## Problem description
Copy the material below, replacing "locality" with "site description" wherever it appears and leaving everything else unchanged.

(Rows from a dataset)
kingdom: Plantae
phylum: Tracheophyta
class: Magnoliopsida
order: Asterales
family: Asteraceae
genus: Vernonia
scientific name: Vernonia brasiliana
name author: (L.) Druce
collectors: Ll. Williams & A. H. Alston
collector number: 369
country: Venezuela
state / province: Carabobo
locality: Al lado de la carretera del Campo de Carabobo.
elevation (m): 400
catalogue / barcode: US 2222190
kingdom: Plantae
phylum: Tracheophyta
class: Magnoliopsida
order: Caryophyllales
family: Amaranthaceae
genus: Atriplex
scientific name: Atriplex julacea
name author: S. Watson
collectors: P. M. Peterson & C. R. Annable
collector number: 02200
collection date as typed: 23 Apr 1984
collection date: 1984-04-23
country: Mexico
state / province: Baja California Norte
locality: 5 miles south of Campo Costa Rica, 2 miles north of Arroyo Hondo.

## Exercise response
kingdom: Plantae
phylum: Tracheophyta
class: Magnoliopsida
order: Asterales
family: Asteraceae
genus: Vernonia
scientific name: Vernonia brasiliana
name author: (L.) Druce
collectors: Ll. Williams & A. H. Alston
collector number: 369
country: Venezuela
state / province: Carabobo
site description: Al lado de la carretera del Campo de Carabobo.
elevation (m): 400
catalogue / barcode: US 2222190
kingdom: Plantae
phylum: Tracheophyta
class: Magnoliopsida
order: Caryophyllales
family: Amaranthaceae
genus: Atriplex
scientific name: Atriplex julacea
name author: S. Watson
collectors: P. M. Peterson & C. R. Annable
collector number: 02200
collection date as typed: 23 Apr 1984
collection date: 1984-04-23
country: Mexico
state / province: Baja California Norte
site description: 5 miles south of Campo Costa Rica, 2 miles north of Arroyo Hondo.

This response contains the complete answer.